EXERCISE PROMPT
In the blog post below, what are the three ego states in the transactional analysis model?

Tuesday 8 November 2016

Why Male Subs Are Crap 1: Transactional Analysis and Femdom Styles

"...all I want is a full body massage
and dinner I don't have to cook..."
Submissive men are mostly crap and getting worse.

A domme friend of mine posted:
Guy asks to worship my boots, but all I want is a full body massage and dinner I don't have to cook/pay for.
And increasingly (it seems) dommes are complaining of being treated as "kink ATMs" or cheaper alternatives to a pro domme. This can manifest in one-handed email and IM exchanges and then no further contact, through to actual in-person encounters where the "sub" is mostly manipulating to get his particular kinks (perhaps using safe words as a sort of skip track button).

Finally, male subs seem to feel the need to position themselves as losers, as if diminishing themselves will make them more rather than less attractive.

As a first step to understanding what's going wrong. it's worth revisiting the transactional analysis ego state model.

Short explanation:
We all have three mental places we stand - Ego States. How we behave is determined mostly by behaviour we've learned from other people. So when I'm in my "Parent" ego state, I'm usually nurturing, but at other times disapproving or judgemental. When I'm in my "Child" I can be playful but also needy and brattish. When I'm in "Adult" I'm - supposedly - above all this, though I may carry around funny ideas of what an adult does (look for "contaminated adult").

Interactions between people are actually transactions between their ego states. For example, an Adult-Adult transaction can be super sensible and productive, a Child-Child interaction can be playful, and an Parent-Child interaction can be patronising or nurturing depending on the people and situation. And of course, people can shift between states, sometimes in weird ways, which gives us Games People Play.

MATERIAL SUPPLIED
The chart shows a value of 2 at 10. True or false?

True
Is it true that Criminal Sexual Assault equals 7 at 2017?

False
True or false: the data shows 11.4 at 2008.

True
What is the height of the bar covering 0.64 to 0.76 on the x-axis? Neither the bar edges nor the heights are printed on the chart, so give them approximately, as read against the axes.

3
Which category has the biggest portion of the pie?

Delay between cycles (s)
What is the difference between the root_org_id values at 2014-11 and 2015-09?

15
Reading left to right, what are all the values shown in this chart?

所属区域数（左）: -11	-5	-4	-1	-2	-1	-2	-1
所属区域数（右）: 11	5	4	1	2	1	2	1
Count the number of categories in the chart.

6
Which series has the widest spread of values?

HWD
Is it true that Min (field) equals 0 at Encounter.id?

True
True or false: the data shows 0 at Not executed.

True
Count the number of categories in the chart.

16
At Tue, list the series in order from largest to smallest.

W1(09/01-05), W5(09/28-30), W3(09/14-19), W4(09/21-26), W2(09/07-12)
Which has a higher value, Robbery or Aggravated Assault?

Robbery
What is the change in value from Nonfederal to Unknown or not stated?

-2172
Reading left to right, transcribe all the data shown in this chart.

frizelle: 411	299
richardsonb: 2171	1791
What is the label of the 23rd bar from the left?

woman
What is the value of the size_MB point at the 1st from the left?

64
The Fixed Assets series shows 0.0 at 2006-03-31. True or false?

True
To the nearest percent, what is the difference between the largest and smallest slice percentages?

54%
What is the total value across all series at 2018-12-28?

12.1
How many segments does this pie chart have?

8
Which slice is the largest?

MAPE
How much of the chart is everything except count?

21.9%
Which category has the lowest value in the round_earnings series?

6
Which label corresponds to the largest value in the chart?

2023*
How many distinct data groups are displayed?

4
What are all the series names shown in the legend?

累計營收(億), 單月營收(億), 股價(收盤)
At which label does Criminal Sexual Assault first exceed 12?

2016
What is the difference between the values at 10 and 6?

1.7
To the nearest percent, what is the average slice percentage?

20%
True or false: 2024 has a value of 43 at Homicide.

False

OUTPUT
Parent, Child, and Adult.